## Try it
From the CineStill text, extract word for word the passage starting with "Before starting CineStill, the" and going on through "and sheet-film formats.".

## Exercise text
· · ·

CineStill sells color and black-and-white negative film in several formats, along with chemicals and equipment for developing film. Its best-known products include 50Daylight and 800Tungsten. These films are based on Kodak motion-picture stocks, but they do not have the rem-jet backing found on the cinema versions.

==History==

Before starting CineStill, the Wright brothers worked in still photography and cinematography. The company was born out of experimentation with cameras, lenses and different ways of processing film. This led them to develop a method of preparing motion-picture film for still cameras and allowing it to be processed using standard still-photography equipment.

CineStill says that beta testing of its 800Tungsten film began in late 2012. The film was commercially released as 800T in 2013. Early products were mainly sold as 35 mm film, although the company later released products in 120 and sheet-film formats.

==Film products==

Kodak Vision3 50D 5203 and Vision3 500T 5219 are motion-picture films that normally have a black rem-jet layer on the back. This layer serves anti-halation, antistatic and protective purposes. CineStill's 50D and 800T films do not include this backing, which means they can be developed by commercial laboratories using the C-41 process.

Removing the rem-jet layer can cause visible halation, often seen as a red glow around bright or overexposed lights. CineStill recommends C-41 development for its color-negative films, although the company says they can also be processed through all stages of ECN-2. Doing this produces a negative with lower gamma than C-41 processing.

50Daylight, also called 50D, is an EI 50 daylight-balanced color-negative film based on Kodak Vision3 50D 5203. It is balanced for lighting at about 5500 K. CineStill states that it can be exposed between EI 12 and EI 100 without changing normal development. The film is sold in 35 mm and 120 formats.

400Dynamic, or 400D, is an ISO 400 daylight-balanced color-negative film. CineStill announced it in March 2022 and introduced it through a crowdfunding campaign for 35 mm and 120 production. By April 2022, the campaign had raised about US$680,000 and funded versions in 35 mm, 120 and 4×5-inch formats. The 4×5 version was first made for campaign supporters and became a regular product in April 2024.

800Tungsten, generally called 800T, is a tungsten-balanced color-negative film based on Kodak Vision3 500T 5219. Kodak rates the original 5219 film at EI 500 under 3200 K tungsten lighting, while CineStill recommends exposing 800T at EI 800 when it is developed in C-41 chemistry. It was CineStill's first commercially sold film and is available in 35 mm and 120. The 35 mm cartridges are DX-coded.

· · ·

## Available data
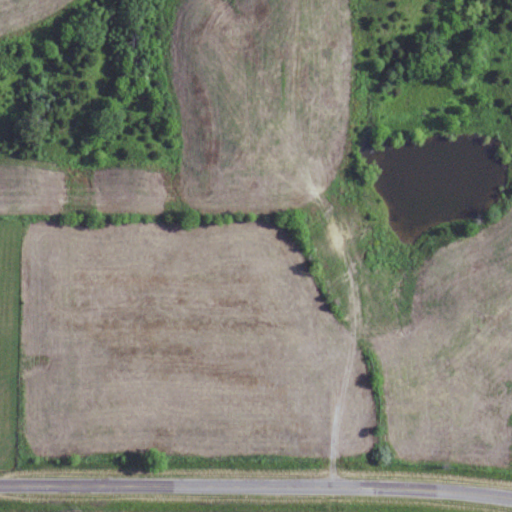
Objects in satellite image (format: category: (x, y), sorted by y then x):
road: (256, 485)
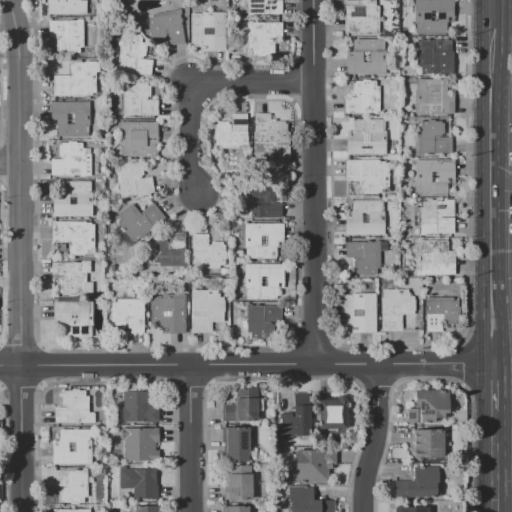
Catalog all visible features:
building: (64, 6)
building: (259, 6)
building: (66, 7)
building: (260, 8)
road: (491, 8)
building: (431, 15)
road: (501, 15)
building: (361, 16)
building: (431, 16)
building: (362, 17)
building: (165, 26)
building: (165, 27)
building: (207, 30)
building: (208, 30)
building: (65, 35)
building: (67, 35)
building: (260, 37)
building: (259, 38)
building: (131, 54)
building: (431, 54)
building: (431, 54)
building: (132, 55)
building: (365, 56)
building: (365, 57)
building: (75, 79)
building: (77, 80)
road: (204, 88)
building: (430, 96)
building: (362, 97)
building: (432, 97)
building: (363, 98)
building: (135, 99)
building: (136, 99)
building: (71, 117)
building: (69, 118)
building: (230, 132)
building: (231, 134)
building: (270, 136)
building: (365, 137)
building: (366, 137)
building: (431, 137)
building: (432, 137)
building: (136, 138)
building: (137, 138)
building: (271, 138)
building: (69, 160)
building: (71, 160)
road: (11, 163)
building: (368, 174)
building: (368, 174)
building: (432, 176)
building: (433, 176)
building: (131, 179)
building: (132, 181)
road: (319, 182)
road: (491, 190)
building: (71, 198)
building: (71, 198)
building: (262, 201)
building: (263, 201)
building: (364, 217)
building: (364, 217)
building: (434, 217)
building: (137, 221)
building: (137, 222)
building: (72, 235)
building: (74, 235)
building: (261, 239)
building: (262, 239)
building: (167, 250)
building: (169, 251)
building: (206, 252)
building: (207, 252)
road: (22, 255)
building: (366, 255)
building: (362, 256)
building: (433, 257)
building: (433, 258)
building: (71, 277)
building: (72, 278)
building: (261, 280)
building: (263, 280)
building: (394, 307)
building: (395, 308)
building: (204, 309)
building: (205, 309)
building: (357, 311)
building: (167, 312)
building: (168, 312)
building: (358, 312)
building: (439, 312)
building: (440, 312)
building: (128, 313)
building: (126, 314)
building: (70, 318)
building: (72, 318)
building: (261, 320)
building: (262, 320)
road: (246, 365)
road: (492, 387)
building: (240, 406)
building: (241, 406)
building: (428, 406)
building: (135, 407)
building: (138, 407)
building: (428, 407)
building: (72, 408)
building: (73, 408)
building: (332, 413)
building: (331, 414)
building: (295, 417)
building: (296, 417)
road: (193, 438)
road: (380, 439)
building: (234, 442)
building: (427, 442)
building: (133, 443)
building: (139, 443)
building: (237, 443)
building: (426, 443)
building: (71, 446)
building: (72, 446)
road: (493, 461)
building: (312, 464)
building: (314, 465)
building: (138, 482)
building: (237, 482)
building: (238, 482)
building: (139, 483)
building: (417, 483)
building: (417, 484)
building: (71, 485)
building: (74, 485)
building: (305, 500)
building: (307, 500)
building: (143, 508)
building: (147, 508)
building: (234, 508)
building: (234, 509)
building: (411, 509)
building: (411, 509)
building: (70, 510)
building: (71, 510)
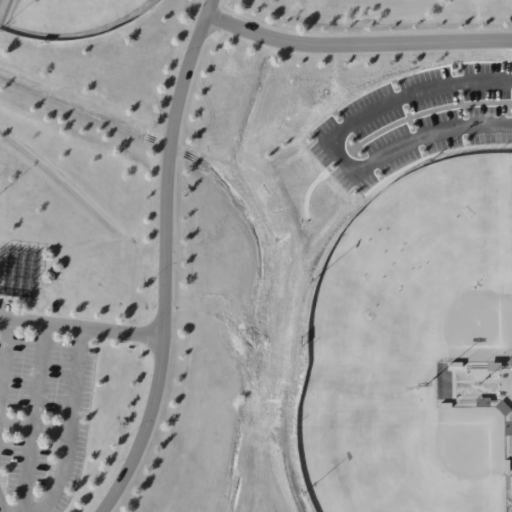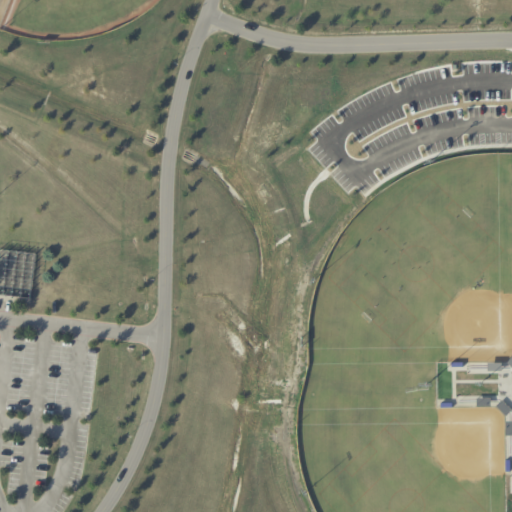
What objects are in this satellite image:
park: (67, 16)
road: (356, 44)
parking lot: (415, 121)
road: (331, 146)
park: (256, 255)
road: (165, 258)
park: (425, 274)
road: (13, 301)
road: (121, 335)
road: (9, 355)
parking lot: (45, 404)
road: (33, 419)
park: (407, 461)
road: (22, 512)
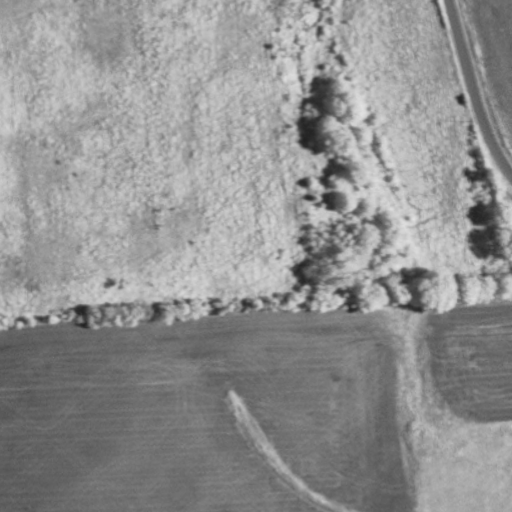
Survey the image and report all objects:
road: (473, 90)
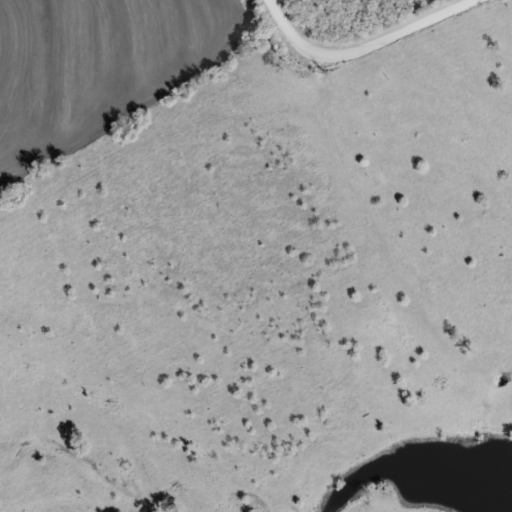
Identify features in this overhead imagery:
road: (354, 44)
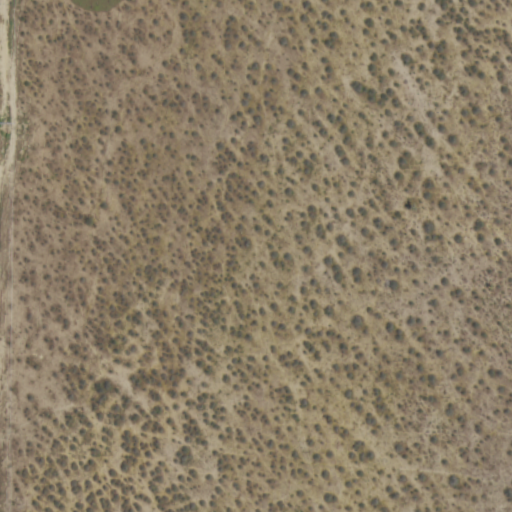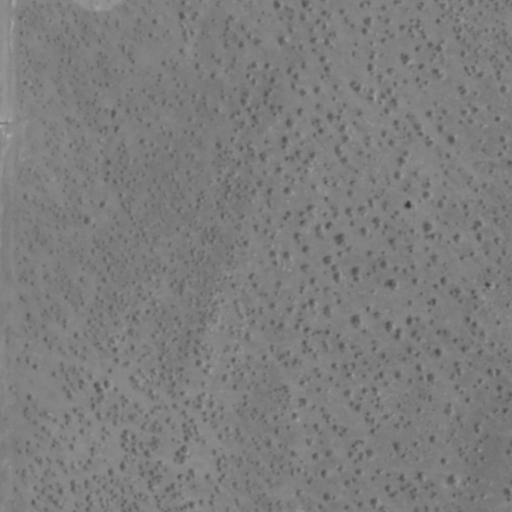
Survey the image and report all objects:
power tower: (0, 122)
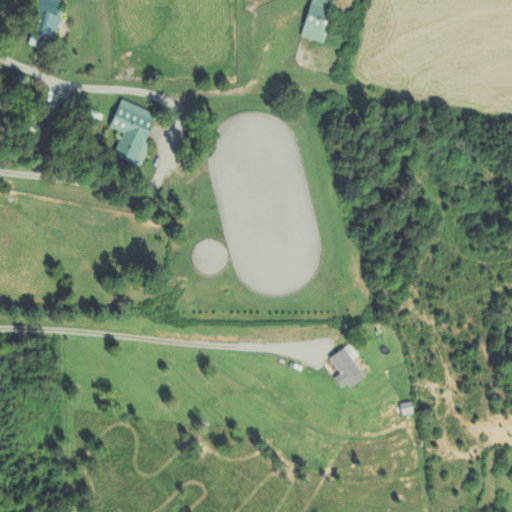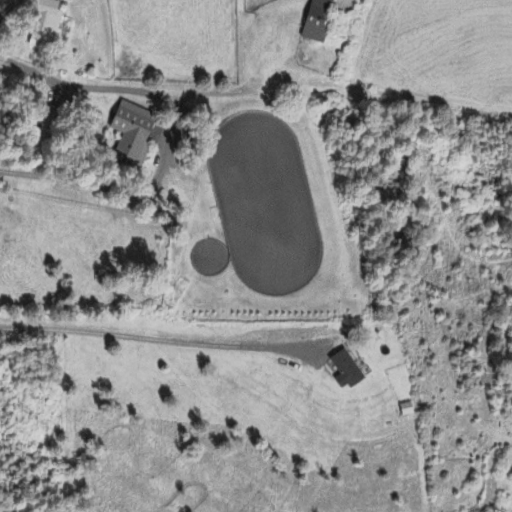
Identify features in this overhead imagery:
building: (49, 18)
building: (319, 21)
road: (86, 85)
building: (134, 133)
road: (153, 340)
building: (346, 371)
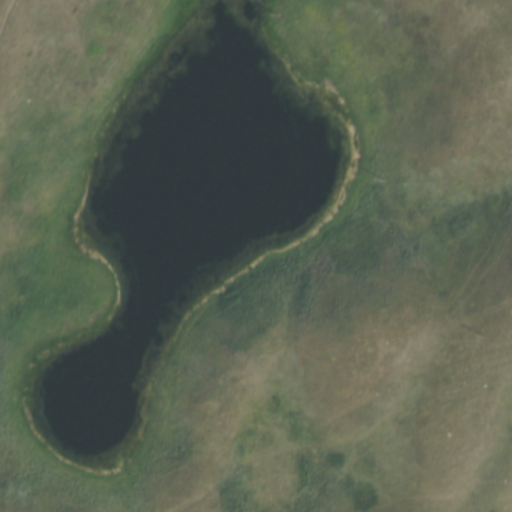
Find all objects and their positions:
road: (408, 495)
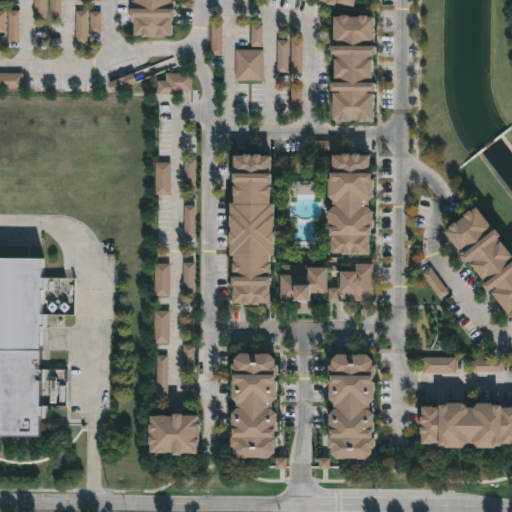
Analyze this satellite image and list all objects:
building: (347, 0)
building: (348, 2)
building: (57, 11)
building: (154, 13)
building: (156, 18)
building: (11, 24)
road: (311, 28)
road: (25, 32)
road: (66, 32)
road: (153, 48)
building: (256, 63)
road: (1, 65)
road: (228, 68)
building: (357, 68)
building: (355, 70)
road: (271, 73)
building: (12, 81)
building: (123, 82)
building: (124, 83)
building: (173, 83)
building: (176, 84)
road: (306, 132)
building: (354, 204)
building: (352, 205)
road: (400, 219)
road: (211, 221)
building: (253, 229)
building: (255, 229)
building: (484, 250)
road: (176, 252)
building: (487, 253)
building: (163, 281)
building: (325, 282)
building: (329, 284)
road: (480, 316)
road: (90, 325)
building: (163, 327)
road: (305, 329)
building: (29, 343)
building: (22, 347)
building: (440, 365)
building: (257, 406)
building: (355, 407)
building: (257, 409)
building: (354, 409)
road: (304, 416)
building: (465, 422)
building: (468, 426)
building: (177, 435)
building: (177, 437)
road: (151, 500)
road: (392, 504)
road: (496, 506)
road: (304, 507)
road: (467, 509)
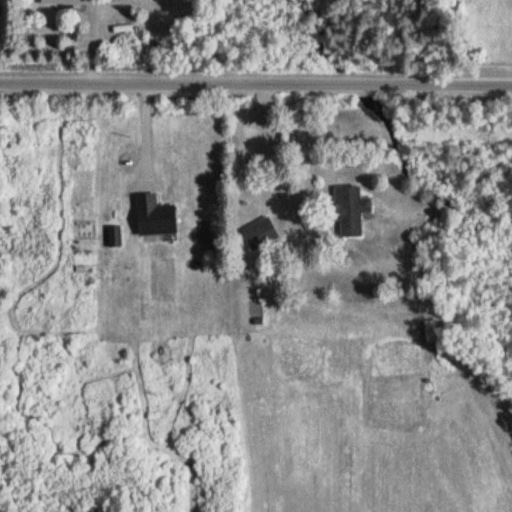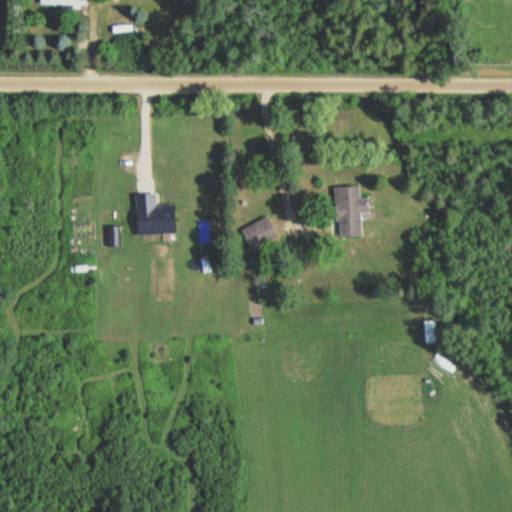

· · ·

## Task result
Before starting CineStill, the Wright brothers worked in still photography and cinematography. The company was born out of experimentation with cameras, lenses and different ways of processing film. This led them to develop a method of preparing motion-picture film for still cameras and allowing it to be processed using standard still-photography equipment.

CineStill says that beta testing of its 800Tungsten film began in late 2012. The film was commercially released as 800T in 2013. Early products were mainly sold as 35 mm film, although the company later released products in 120 and sheet-film formats.